**Elenco dei compiti**
**A.** Nel brano sulle scelte del traduttore, le affermazioni seguenti sono vere? (i) La traduzione di Mallarmé del 1946 fu curata da Patrizia Valduga. (ii) Fra i traduttori precedenti, Magrelli ringrazia Vittorio Sermonti. (iii) La metafora usata nell'Apologia viene dal mondo della navigazione. Rispondi sì o no a ciascuna e riporta fra virgolette le parole del brano che lo dimostrano.
**B.** Secondo il brano sulle scelte del traduttore, quale opera tradussero in metro e rima italiani Franco Parenti, Vittorio Sermonti e Renato Benvenuto?
**C.** Prosegui il brano sulle scelte del traduttore Magrelli a partire dall'ultima frase.

**Testo di partenza**

= = = = =

Le scelte consapevoli del traduttore
Sul piano della ricezione critica, Magrelli si confronta apertamente con i rischi dell’operazione. Cita Patrizia Valduga, che ha giustamente ridicolizzato traduzioni datate come quella di Mallarmé curata da Elisa Michel Frisia nel 1946, dove l’ossessione per metro e rima produsse risultati incomprensibili e lontanissimi dall’originale. Il traduttore è consapevole che “tradurre equivale a passare fra Scilla e Cariddi”: da un lato il rischio di sacrificare il senso alla forma, dall’altro quello di annullare la forma in nome di una letteralità prosastica. La sua scelta è quella di tentare il passaggio, accettando “fino in fondo la singolar tenzone baudelairiana con il testo”, spingendosi “ben oltre la resa del metro, fino all’ultimo sangue della rima”.
La metafora alpinistica utilizzata nell’Apologia è significativa: così come in montagna è lecito utilizzare i chiodi piantati da chi ha già affrontato la stessa via, così nella traduzione è giusto riconoscere e adottare le conquiste dei predecessori. Magrelli ringrazia esplicitamente i traduttori che lo hanno preceduto, in particolare Franco Parenti, Vittorio Sermonti e Renato Benvenuto, che offrirono versioni del Misantropo in metro e rima italiani. La citazione di Sermonti è particolarmente calzante: “Tradurre in prosa un’opera in versi non mi pare meno stravagante che tradurre in versi un’opera in prosa”.

= = = = =

**Dati di partenza**
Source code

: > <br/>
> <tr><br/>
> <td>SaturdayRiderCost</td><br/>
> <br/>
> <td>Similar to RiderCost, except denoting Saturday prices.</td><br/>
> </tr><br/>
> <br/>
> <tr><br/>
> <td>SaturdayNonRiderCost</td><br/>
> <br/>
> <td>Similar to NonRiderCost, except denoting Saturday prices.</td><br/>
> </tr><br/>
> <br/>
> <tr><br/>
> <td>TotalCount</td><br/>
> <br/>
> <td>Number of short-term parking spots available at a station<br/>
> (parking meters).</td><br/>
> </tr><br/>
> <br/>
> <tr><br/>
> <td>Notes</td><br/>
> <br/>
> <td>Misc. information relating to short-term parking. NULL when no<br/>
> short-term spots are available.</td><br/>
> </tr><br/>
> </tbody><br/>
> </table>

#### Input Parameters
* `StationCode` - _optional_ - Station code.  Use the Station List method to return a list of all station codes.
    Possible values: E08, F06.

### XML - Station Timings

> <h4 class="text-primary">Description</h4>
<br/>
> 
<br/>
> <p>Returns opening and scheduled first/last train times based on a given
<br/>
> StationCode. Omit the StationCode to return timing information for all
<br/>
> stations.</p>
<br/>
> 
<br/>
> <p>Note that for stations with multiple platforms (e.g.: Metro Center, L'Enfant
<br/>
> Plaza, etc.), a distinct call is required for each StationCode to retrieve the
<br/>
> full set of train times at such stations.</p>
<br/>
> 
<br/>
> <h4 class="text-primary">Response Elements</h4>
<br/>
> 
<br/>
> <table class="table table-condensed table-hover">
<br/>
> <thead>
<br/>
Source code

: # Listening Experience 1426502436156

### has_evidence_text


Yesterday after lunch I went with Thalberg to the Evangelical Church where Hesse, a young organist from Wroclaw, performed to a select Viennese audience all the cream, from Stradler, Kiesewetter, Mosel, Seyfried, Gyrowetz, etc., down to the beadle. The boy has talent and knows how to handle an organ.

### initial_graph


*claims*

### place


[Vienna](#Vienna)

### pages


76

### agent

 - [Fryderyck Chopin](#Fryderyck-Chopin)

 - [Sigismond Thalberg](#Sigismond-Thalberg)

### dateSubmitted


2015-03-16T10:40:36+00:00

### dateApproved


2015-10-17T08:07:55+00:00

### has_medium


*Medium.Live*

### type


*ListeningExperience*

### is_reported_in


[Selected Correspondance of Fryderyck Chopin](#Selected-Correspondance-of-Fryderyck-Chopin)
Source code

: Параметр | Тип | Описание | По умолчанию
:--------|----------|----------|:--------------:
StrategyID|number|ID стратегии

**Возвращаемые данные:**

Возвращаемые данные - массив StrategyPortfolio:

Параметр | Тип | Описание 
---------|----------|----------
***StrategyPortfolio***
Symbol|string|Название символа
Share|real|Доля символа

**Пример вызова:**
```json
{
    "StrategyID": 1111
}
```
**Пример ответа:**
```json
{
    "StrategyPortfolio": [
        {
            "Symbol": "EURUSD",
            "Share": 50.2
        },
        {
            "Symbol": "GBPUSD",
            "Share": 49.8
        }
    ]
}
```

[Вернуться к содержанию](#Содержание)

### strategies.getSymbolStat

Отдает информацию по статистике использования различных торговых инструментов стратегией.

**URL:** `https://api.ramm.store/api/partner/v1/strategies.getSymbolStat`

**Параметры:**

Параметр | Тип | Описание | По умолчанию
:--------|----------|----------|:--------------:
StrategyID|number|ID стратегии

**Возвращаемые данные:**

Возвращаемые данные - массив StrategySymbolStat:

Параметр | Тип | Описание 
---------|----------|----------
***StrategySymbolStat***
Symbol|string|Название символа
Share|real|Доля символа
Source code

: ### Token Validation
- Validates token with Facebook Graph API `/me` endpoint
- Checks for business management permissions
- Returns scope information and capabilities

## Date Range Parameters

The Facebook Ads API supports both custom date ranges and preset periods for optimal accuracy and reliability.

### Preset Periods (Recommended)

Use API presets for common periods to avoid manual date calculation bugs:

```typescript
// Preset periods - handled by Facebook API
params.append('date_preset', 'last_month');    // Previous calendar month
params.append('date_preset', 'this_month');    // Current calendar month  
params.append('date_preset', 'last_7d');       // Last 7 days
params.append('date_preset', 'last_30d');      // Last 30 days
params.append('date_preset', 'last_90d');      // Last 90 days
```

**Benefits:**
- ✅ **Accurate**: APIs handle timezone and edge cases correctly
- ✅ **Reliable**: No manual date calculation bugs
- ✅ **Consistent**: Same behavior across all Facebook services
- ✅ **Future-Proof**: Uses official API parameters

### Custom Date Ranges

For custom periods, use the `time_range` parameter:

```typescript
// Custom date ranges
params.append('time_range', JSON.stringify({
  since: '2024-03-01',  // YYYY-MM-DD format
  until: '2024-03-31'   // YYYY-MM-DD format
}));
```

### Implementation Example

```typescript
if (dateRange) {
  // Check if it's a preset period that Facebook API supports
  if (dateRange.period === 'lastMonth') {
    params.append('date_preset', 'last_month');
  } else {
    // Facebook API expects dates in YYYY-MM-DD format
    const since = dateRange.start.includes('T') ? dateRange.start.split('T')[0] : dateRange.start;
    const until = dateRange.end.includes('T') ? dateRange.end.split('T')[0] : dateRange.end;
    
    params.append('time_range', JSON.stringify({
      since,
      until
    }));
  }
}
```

= = = = =

**Risposte ai compiti**
**A.**
(i) No: «Cita Patrizia Valduga, che ha giustamente ridicolizzato traduzioni datate come quella di Mallarmé curata da Elisa Michel Frisia nel 1946»
(ii) Sì: «Magrelli ringrazia esplicitamente i traduttori che lo hanno preceduto, in particolare Franco Parenti, Vittorio Sermonti e Renato Benvenuto»
(iii) No: «La metafora alpinistica utilizzata nell’Apologia è significativa»

**B.** Il Misantropo.

**C.**
La destinazione teatrale
Sul piano della resa teatrale, va sottolineato che questa traduzione è nata per una messinscena al Teatro Franco Parenti di Milano nel 2023, con la regia di Andrée Ruth Shammah. Questo dato è fondamentale per comprendere le scelte del traduttore: non si tratta di una versione da studio, destinata alla lettura silenziosa, ma di un testo pensato per essere pronunciato sulla scena, dove la componente ritmica e musicale della rima acquista una funzionalità immediata. La rima diventa marcatore ritmico per gli attori, scandisce le battute, crea attese e sorprese nell’orecchio dello spettatore, produce quel particolare effetto di straniamento che la commedia molieriana richiede.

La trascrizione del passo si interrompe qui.